RECORDS -
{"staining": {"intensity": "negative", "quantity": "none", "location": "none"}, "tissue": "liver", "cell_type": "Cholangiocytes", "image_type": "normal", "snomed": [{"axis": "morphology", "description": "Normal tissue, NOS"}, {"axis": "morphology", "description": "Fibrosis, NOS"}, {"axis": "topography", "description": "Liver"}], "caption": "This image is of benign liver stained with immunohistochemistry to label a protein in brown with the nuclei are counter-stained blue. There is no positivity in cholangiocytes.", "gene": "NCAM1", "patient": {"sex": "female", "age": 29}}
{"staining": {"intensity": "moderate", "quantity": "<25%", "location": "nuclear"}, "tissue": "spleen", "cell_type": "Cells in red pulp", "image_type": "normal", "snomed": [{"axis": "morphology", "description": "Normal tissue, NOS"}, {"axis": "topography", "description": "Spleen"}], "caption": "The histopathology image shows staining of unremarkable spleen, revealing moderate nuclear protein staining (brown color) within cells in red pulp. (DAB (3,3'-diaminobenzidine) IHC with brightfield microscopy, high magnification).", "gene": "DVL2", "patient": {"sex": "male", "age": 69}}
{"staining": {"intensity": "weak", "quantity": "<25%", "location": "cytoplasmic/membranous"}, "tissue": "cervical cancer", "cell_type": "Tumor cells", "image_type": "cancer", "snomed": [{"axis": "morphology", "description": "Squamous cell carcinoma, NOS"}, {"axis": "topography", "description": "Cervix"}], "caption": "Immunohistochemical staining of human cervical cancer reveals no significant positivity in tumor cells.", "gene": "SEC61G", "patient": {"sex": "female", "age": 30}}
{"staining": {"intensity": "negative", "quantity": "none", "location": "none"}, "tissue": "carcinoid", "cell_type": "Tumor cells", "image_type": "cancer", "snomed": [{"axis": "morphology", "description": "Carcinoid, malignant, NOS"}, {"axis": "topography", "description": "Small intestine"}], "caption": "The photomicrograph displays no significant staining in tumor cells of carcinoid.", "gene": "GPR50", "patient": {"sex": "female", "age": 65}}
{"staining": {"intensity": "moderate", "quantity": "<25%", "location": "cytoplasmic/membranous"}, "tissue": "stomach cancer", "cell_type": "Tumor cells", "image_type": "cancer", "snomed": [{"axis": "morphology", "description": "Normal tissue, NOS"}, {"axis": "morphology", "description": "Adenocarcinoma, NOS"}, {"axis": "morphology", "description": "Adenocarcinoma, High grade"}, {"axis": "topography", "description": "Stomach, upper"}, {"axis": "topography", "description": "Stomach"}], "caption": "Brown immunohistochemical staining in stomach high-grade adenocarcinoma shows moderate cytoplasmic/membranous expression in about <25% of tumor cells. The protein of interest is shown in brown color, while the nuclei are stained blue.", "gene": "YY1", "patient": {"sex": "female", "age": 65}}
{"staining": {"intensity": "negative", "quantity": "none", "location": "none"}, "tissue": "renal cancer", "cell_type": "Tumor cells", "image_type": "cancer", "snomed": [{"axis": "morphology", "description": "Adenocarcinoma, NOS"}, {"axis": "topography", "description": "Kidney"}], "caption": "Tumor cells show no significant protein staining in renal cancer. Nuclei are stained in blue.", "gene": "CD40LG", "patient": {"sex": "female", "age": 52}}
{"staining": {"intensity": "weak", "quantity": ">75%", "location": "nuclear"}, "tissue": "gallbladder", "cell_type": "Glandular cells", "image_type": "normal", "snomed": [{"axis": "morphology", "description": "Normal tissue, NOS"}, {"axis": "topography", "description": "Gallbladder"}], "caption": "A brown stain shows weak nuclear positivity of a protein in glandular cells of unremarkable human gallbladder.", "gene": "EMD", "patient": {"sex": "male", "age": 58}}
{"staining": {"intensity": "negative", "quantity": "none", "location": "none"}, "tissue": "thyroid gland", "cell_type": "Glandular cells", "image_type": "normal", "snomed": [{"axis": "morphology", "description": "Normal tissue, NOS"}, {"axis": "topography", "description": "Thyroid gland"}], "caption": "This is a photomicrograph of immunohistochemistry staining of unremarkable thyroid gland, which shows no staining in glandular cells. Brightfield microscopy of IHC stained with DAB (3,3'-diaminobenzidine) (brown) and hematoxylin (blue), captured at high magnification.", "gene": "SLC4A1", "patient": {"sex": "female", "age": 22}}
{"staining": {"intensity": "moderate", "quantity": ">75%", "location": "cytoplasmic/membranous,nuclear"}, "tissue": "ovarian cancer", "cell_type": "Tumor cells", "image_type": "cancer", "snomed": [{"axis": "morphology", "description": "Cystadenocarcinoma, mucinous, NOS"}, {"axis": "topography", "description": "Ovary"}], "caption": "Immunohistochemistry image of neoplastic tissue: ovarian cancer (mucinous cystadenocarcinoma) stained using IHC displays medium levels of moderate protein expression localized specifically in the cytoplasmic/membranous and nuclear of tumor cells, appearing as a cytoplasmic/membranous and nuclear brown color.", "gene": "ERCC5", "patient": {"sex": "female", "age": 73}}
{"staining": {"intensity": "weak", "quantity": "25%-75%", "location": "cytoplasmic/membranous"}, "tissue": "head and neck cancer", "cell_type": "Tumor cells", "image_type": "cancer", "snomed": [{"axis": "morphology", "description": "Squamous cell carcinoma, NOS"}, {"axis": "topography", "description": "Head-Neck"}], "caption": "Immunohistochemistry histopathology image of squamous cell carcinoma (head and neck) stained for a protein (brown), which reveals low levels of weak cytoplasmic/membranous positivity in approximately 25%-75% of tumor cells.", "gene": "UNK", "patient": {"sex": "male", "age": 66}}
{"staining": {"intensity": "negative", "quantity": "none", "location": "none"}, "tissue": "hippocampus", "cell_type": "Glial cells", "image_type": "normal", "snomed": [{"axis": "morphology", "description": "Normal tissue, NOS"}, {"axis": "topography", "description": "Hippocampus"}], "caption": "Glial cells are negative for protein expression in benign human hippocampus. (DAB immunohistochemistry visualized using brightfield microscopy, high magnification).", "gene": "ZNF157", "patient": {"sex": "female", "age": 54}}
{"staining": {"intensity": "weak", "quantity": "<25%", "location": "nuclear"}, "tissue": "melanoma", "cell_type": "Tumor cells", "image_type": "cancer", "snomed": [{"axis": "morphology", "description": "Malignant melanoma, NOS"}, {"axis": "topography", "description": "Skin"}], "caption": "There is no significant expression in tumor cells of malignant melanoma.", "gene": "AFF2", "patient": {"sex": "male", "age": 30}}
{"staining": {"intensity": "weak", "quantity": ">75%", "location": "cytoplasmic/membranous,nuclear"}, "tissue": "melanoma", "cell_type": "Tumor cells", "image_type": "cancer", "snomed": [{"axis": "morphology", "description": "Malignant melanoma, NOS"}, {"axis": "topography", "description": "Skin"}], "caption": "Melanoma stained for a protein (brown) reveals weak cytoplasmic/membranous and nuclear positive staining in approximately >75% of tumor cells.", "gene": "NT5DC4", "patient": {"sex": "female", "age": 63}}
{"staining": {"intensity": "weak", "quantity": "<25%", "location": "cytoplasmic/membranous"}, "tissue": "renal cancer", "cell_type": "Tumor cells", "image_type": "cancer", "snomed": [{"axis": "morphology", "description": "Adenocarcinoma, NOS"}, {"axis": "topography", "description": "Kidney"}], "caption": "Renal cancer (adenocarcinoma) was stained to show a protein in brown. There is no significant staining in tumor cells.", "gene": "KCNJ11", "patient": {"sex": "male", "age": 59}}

INSTRUCTIONS FOR THE TASK - In the entries above, some lines hold the string "melanoma". Copy each of them.

OUTPUT OF THE EXERCISE -
{"staining": {"intensity": "weak", "quantity": "<25%", "location": "nuclear"}, "tissue": "melanoma", "cell_type": "Tumor cells", "image_type": "cancer", "snomed": [{"axis": "morphology", "description": "Malignant melanoma, NOS"}, {"axis": "topography", "description": "Skin"}], "caption": "There is no significant expression in tumor cells of malignant melanoma.", "gene": "AFF2", "patient": {"sex": "male", "age": 30}}
{"staining": {"intensity": "weak", "quantity": ">75%", "location": "cytoplasmic/membranous,nuclear"}, "tissue": "melanoma", "cell_type": "Tumor cells", "image_type": "cancer", "snomed": [{"axis": "morphology", "description": "Malignant melanoma, NOS"}, {"axis": "topography", "description": "Skin"}], "caption": "Melanoma stained for a protein (brown) reveals weak cytoplasmic/membranous and nuclear positive staining in approximately >75% of tumor cells.", "gene": "NT5DC4", "patient": {"sex": "female", "age": 63}}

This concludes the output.